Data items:
-=-=-
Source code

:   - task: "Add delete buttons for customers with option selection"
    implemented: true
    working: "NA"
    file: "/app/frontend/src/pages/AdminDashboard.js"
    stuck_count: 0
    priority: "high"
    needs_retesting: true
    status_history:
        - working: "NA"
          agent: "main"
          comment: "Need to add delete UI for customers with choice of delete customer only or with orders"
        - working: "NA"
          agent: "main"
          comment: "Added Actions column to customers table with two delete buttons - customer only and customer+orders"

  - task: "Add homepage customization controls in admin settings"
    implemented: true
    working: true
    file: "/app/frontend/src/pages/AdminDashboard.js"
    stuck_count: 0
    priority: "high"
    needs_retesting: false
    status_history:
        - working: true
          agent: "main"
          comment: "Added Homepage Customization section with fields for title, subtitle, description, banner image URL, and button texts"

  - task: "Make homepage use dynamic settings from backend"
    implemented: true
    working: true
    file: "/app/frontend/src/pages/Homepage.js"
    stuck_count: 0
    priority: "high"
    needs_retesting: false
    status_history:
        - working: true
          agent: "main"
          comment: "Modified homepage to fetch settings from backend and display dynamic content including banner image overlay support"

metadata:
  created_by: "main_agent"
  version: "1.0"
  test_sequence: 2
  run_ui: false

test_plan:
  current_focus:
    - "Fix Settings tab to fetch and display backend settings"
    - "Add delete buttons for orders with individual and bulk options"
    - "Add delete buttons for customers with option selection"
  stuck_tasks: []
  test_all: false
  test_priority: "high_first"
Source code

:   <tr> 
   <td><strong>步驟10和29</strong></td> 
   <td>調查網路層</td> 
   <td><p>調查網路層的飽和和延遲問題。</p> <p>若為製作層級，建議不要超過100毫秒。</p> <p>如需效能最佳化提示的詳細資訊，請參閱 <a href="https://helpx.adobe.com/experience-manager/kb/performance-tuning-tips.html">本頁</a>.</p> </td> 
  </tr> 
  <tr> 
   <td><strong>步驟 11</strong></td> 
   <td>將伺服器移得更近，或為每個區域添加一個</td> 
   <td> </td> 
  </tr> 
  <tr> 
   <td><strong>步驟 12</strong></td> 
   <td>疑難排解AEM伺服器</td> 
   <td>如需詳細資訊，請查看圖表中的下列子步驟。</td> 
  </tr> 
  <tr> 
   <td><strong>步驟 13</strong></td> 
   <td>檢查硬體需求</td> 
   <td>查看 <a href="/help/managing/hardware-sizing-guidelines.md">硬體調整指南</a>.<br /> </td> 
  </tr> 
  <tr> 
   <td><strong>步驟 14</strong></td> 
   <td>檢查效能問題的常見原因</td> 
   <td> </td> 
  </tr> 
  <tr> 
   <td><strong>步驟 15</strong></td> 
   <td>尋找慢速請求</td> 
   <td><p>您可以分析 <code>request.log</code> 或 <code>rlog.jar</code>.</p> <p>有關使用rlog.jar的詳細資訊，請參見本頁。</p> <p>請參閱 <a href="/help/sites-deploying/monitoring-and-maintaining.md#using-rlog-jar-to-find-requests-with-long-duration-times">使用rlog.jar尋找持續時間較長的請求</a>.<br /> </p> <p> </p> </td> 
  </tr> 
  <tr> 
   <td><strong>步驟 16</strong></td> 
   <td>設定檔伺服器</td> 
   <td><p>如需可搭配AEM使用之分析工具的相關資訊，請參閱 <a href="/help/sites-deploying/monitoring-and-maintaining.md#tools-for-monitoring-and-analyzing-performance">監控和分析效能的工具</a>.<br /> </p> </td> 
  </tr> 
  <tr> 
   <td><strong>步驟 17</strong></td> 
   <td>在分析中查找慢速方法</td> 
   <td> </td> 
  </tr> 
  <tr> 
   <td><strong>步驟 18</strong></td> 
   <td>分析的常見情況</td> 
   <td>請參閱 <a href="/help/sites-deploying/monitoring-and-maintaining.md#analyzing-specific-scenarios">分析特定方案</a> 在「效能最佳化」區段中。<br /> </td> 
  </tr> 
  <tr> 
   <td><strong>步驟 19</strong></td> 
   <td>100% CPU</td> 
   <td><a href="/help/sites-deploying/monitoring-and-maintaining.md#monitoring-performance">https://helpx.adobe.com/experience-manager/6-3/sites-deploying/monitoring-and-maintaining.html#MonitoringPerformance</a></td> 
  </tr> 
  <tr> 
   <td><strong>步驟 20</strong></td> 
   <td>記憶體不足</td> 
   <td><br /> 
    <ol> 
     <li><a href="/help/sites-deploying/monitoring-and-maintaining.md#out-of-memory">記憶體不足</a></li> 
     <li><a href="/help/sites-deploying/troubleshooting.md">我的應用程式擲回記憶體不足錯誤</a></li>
-=-=-
Copy every item above verbatim.

Source code

:   - task: "Add delete buttons for customers with option selection"
    implemented: true
    working: "NA"
    file: "/app/frontend/src/pages/AdminDashboard.js"
    stuck_count: 0
    priority: "high"
    needs_retesting: true
    status_history:
        - working: "NA"
          agent: "main"
          comment: "Need to add delete UI for customers with choice of delete customer only or with orders"
        - working: "NA"
          agent: "main"
          comment: "Added Actions column to customers table with two delete buttons - customer only and customer+orders"

  - task: "Add homepage customization controls in admin settings"
    implemented: true
    working: true
    file: "/app/frontend/src/pages/AdminDashboard.js"
    stuck_count: 0
    priority: "high"
    needs_retesting: false
    status_history:
        - working: true
          agent: "main"
          comment: "Added Homepage Customization section with fields for title, subtitle, description, banner image URL, and button texts"

  - task: "Make homepage use dynamic settings from backend"
    implemented: true
    working: true
    file: "/app/frontend/src/pages/Homepage.js"
    stuck_count: 0
    priority: "high"
    needs_retesting: false
    status_history:
        - working: true
          agent: "main"
          comment: "Modified homepage to fetch settings from backend and display dynamic content including banner image overlay support"

metadata:
  created_by: "main_agent"
  version: "1.0"
  test_sequence: 2
  run_ui: false

test_plan:
  current_focus:
    - "Fix Settings tab to fetch and display backend settings"
    - "Add delete buttons for orders with individual and bulk options"
    - "Add delete buttons for customers with option selection"
  stuck_tasks: []
  test_all: false
  test_priority: "high_first"
Source code

:   <tr> 
   <td><strong>步驟10和29</strong></td> 
   <td>調查網路層</td> 
   <td><p>調查網路層的飽和和延遲問題。</p> <p>若為製作層級，建議不要超過100毫秒。</p> <p>如需效能最佳化提示的詳細資訊，請參閱 <a href="https://helpx.adobe.com/experience-manager/kb/performance-tuning-tips.html">本頁</a>.</p> </td> 
  </tr> 
  <tr> 
   <td><strong>步驟 11</strong></td> 
   <td>將伺服器移得更近，或為每個區域添加一個</td> 
   <td> </td> 
  </tr> 
  <tr> 
   <td><strong>步驟 12</strong></td> 
   <td>疑難排解AEM伺服器</td> 
   <td>如需詳細資訊，請查看圖表中的下列子步驟。</td> 
  </tr> 
  <tr> 
   <td><strong>步驟 13</strong></td> 
   <td>檢查硬體需求</td> 
   <td>查看 <a href="/help/managing/hardware-sizing-guidelines.md">硬體調整指南</a>.<br /> </td> 
  </tr> 
  <tr> 
   <td><strong>步驟 14</strong></td> 
   <td>檢查效能問題的常見原因</td> 
   <td> </td> 
  </tr> 
  <tr> 
   <td><strong>步驟 15</strong></td> 
   <td>尋找慢速請求</td> 
   <td><p>您可以分析 <code>request.log</code> 或 <code>rlog.jar</code>.</p> <p>有關使用rlog.jar的詳細資訊，請參見本頁。</p> <p>請參閱 <a href="/help/sites-deploying/monitoring-and-maintaining.md#using-rlog-jar-to-find-requests-with-long-duration-times">使用rlog.jar尋找持續時間較長的請求</a>.<br /> </p> <p> </p> </td> 
  </tr> 
  <tr> 
   <td><strong>步驟 16</strong></td> 
   <td>設定檔伺服器</td> 
   <td><p>如需可搭配AEM使用之分析工具的相關資訊，請參閱 <a href="/help/sites-deploying/monitoring-and-maintaining.md#tools-for-monitoring-and-analyzing-performance">監控和分析效能的工具</a>.<br /> </p> </td> 
  </tr> 
  <tr> 
   <td><strong>步驟 17</strong></td> 
   <td>在分析中查找慢速方法</td> 
   <td> </td> 
  </tr> 
  <tr> 
   <td><strong>步驟 18</strong></td> 
   <td>分析的常見情況</td> 
   <td>請參閱 <a href="/help/sites-deploying/monitoring-and-maintaining.md#analyzing-specific-scenarios">分析特定方案</a> 在「效能最佳化」區段中。<br /> </td> 
  </tr> 
  <tr> 
   <td><strong>步驟 19</strong></td> 
   <td>100% CPU</td> 
   <td><a href="/help/sites-deploying/monitoring-and-maintaining.md#monitoring-performance">https://helpx.adobe.com/experience-manager/6-3/sites-deploying/monitoring-and-maintaining.html#MonitoringPerformance</a></td> 
  </tr> 
  <tr> 
   <td><strong>步驟 20</strong></td> 
   <td>記憶體不足</td> 
   <td><br /> 
    <ol> 
     <li><a href="/help/sites-deploying/monitoring-and-maintaining.md#out-of-memory">記憶體不足</a></li> 
     <li><a href="/help/sites-deploying/troubleshooting.md">我的應用程式擲回記憶體不足錯誤</a></li>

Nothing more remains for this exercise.